(Entries taken from a collection)
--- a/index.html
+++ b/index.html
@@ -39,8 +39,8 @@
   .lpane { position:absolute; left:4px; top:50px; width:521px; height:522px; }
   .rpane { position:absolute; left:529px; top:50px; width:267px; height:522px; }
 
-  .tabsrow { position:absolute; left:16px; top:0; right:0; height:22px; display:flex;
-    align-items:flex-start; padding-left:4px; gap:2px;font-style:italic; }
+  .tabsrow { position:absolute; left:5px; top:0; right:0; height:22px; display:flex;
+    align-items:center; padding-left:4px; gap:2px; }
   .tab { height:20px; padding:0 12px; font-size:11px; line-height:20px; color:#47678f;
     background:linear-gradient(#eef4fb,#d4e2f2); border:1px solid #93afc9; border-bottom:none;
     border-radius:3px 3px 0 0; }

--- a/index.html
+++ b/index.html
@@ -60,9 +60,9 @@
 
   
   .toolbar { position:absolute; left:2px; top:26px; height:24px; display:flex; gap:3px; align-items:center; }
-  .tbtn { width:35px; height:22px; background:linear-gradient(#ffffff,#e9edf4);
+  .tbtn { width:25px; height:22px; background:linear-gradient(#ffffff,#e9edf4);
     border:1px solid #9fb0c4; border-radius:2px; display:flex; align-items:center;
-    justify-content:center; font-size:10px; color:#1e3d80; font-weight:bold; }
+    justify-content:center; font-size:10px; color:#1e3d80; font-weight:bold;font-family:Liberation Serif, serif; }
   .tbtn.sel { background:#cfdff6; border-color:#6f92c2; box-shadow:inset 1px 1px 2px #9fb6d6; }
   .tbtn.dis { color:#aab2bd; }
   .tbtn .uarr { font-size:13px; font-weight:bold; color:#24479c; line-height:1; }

Goal of the exercise | Filter the entries above and return only the lines holding "width".

Result of this task |
   .lpane { position:absolute; left:4px; top:50px; width:521px; height:522px; }
   .rpane { position:absolute; left:529px; top:50px; width:267px; height:522px; }
-  .tbtn { width:35px; height:22px; background:linear-gradient(#ffffff,#e9edf4);
+  .tbtn { width:25px; height:22px; background:linear-gradient(#ffffff,#e9edf4);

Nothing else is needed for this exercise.